#### WHAT YOU ARE ASKED TO DO:
Reproduce each line of the material below word for word, leaving out the pictures.

*** PROVIDED INFORMATION

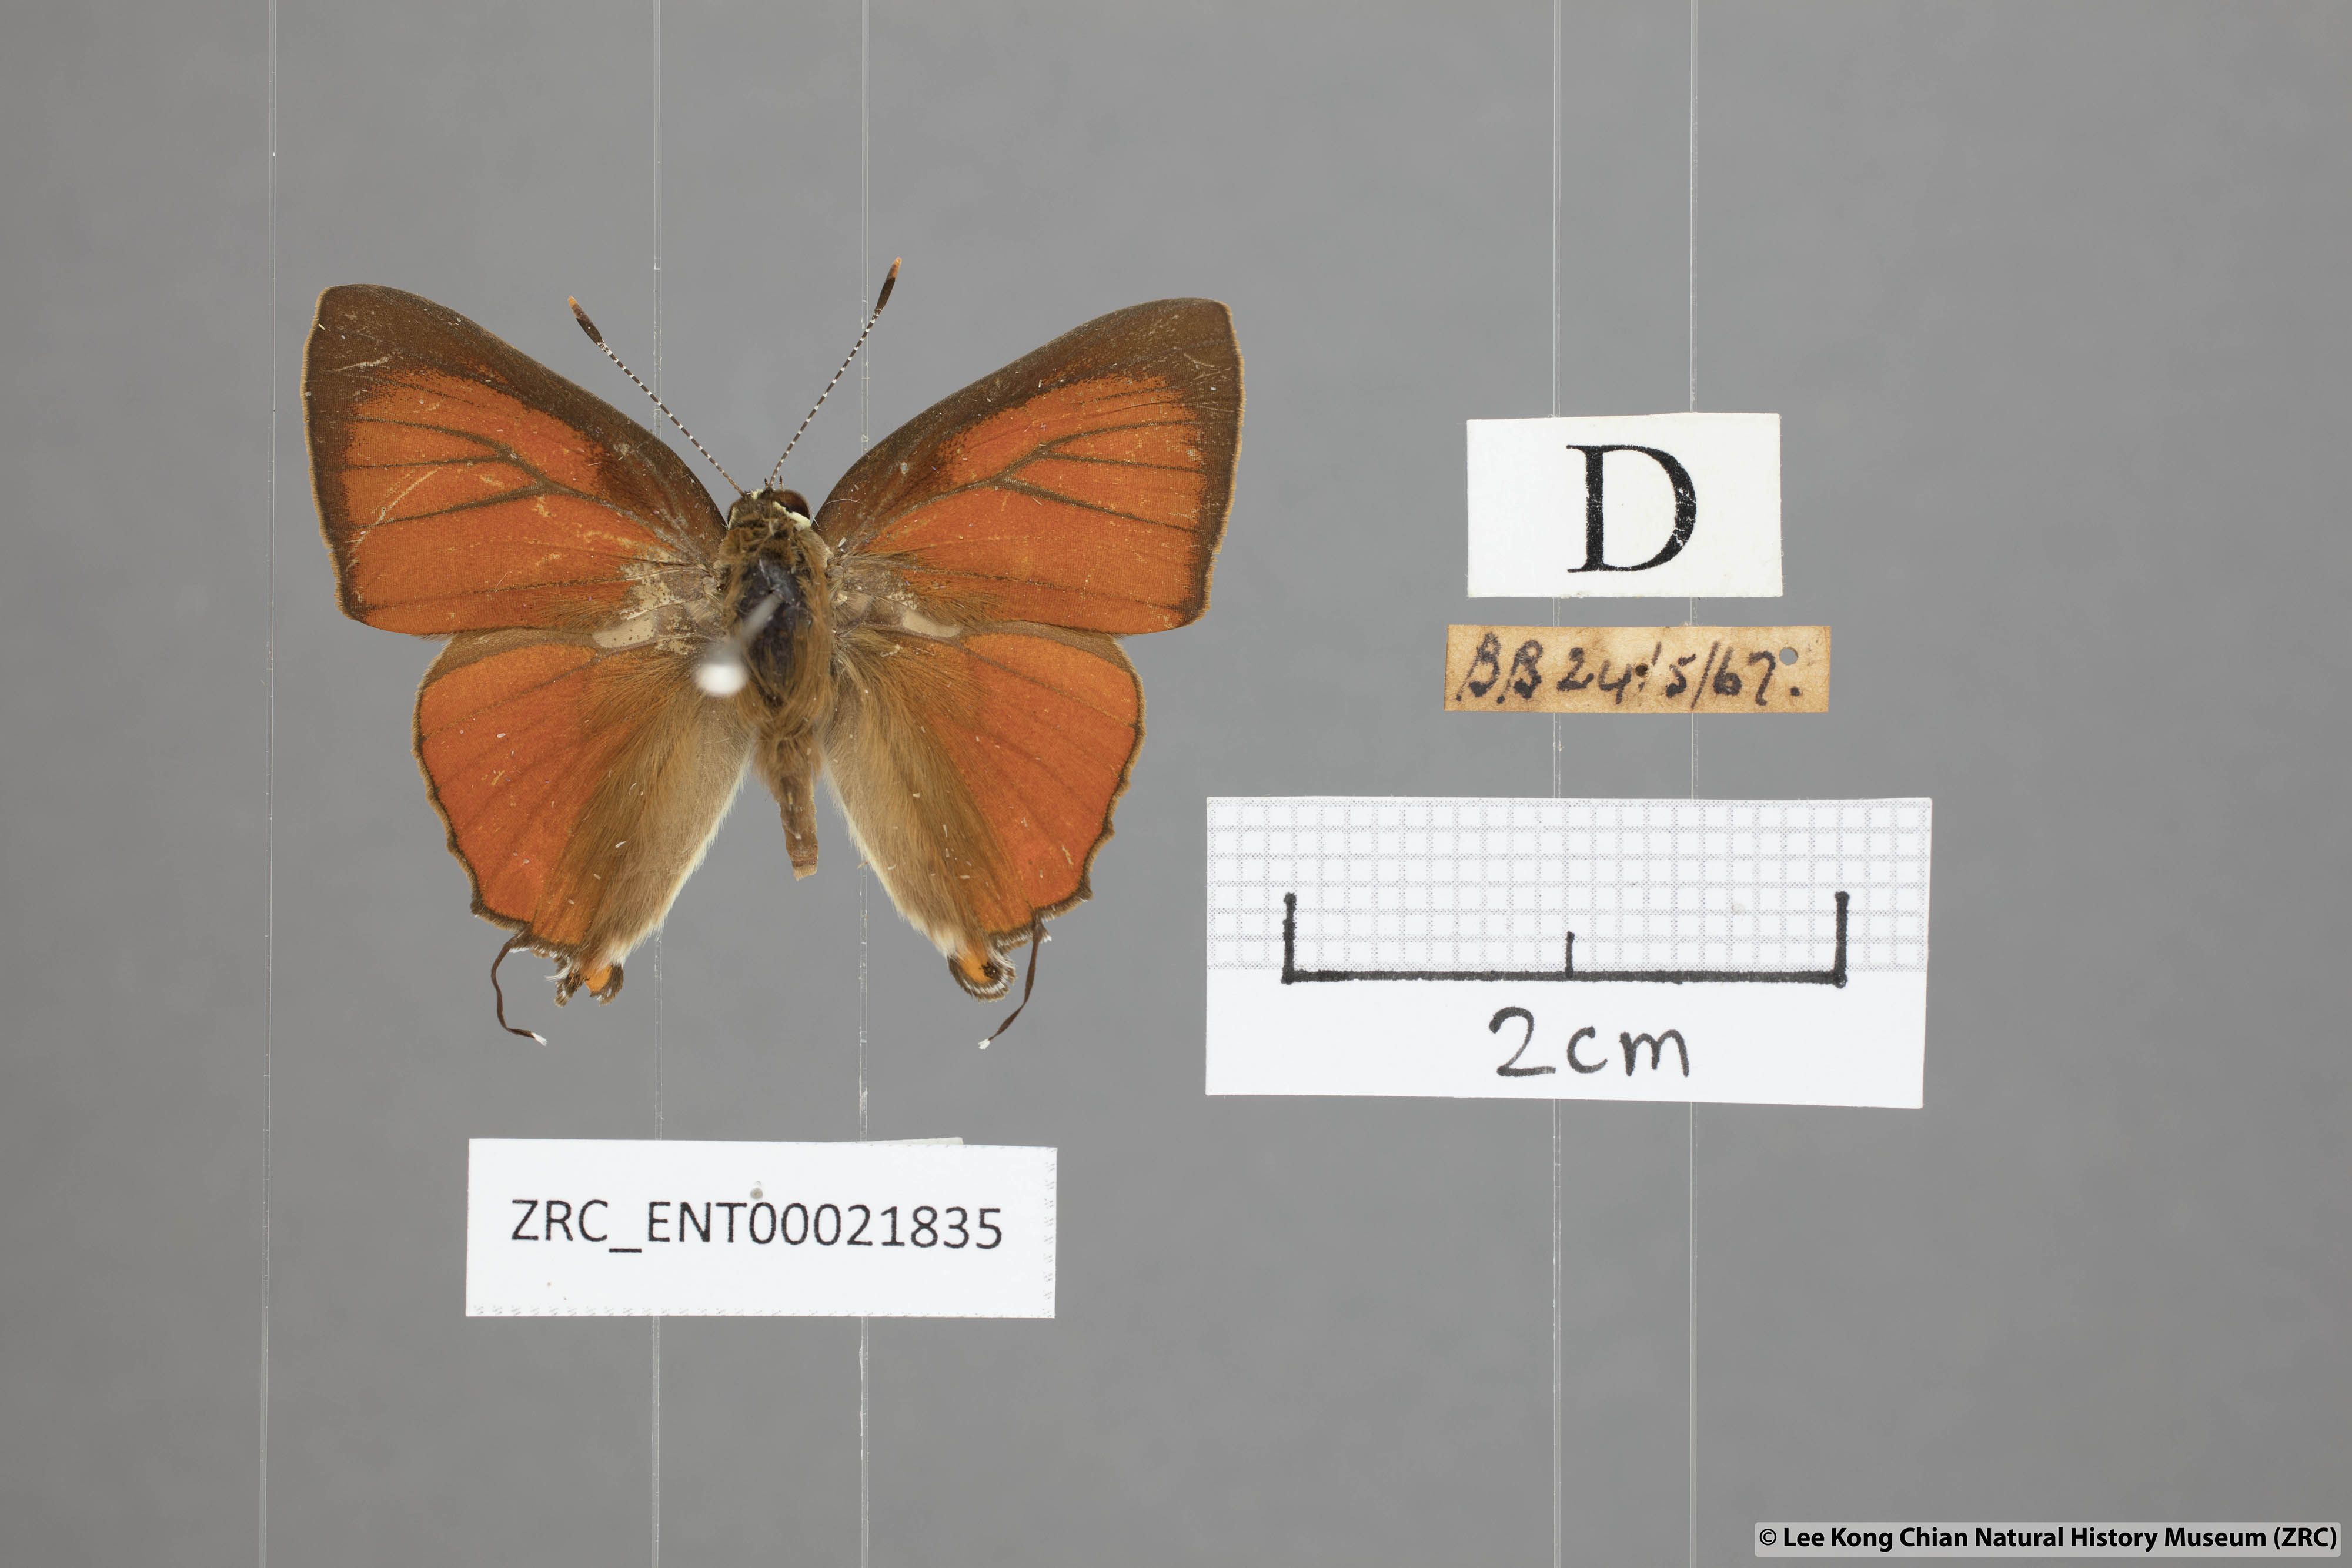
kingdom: Animalia
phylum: Arthropoda
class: Insecta
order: Lepidoptera
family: Lycaenidae
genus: Rapala
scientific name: Rapala iarbas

******

#### FINAL ANSWER:
kingdom: Animalia
phylum: Arthropoda
class: Insecta
order: Lepidoptera
family: Lycaenidae
genus: Rapala
scientific name: Rapala iarbas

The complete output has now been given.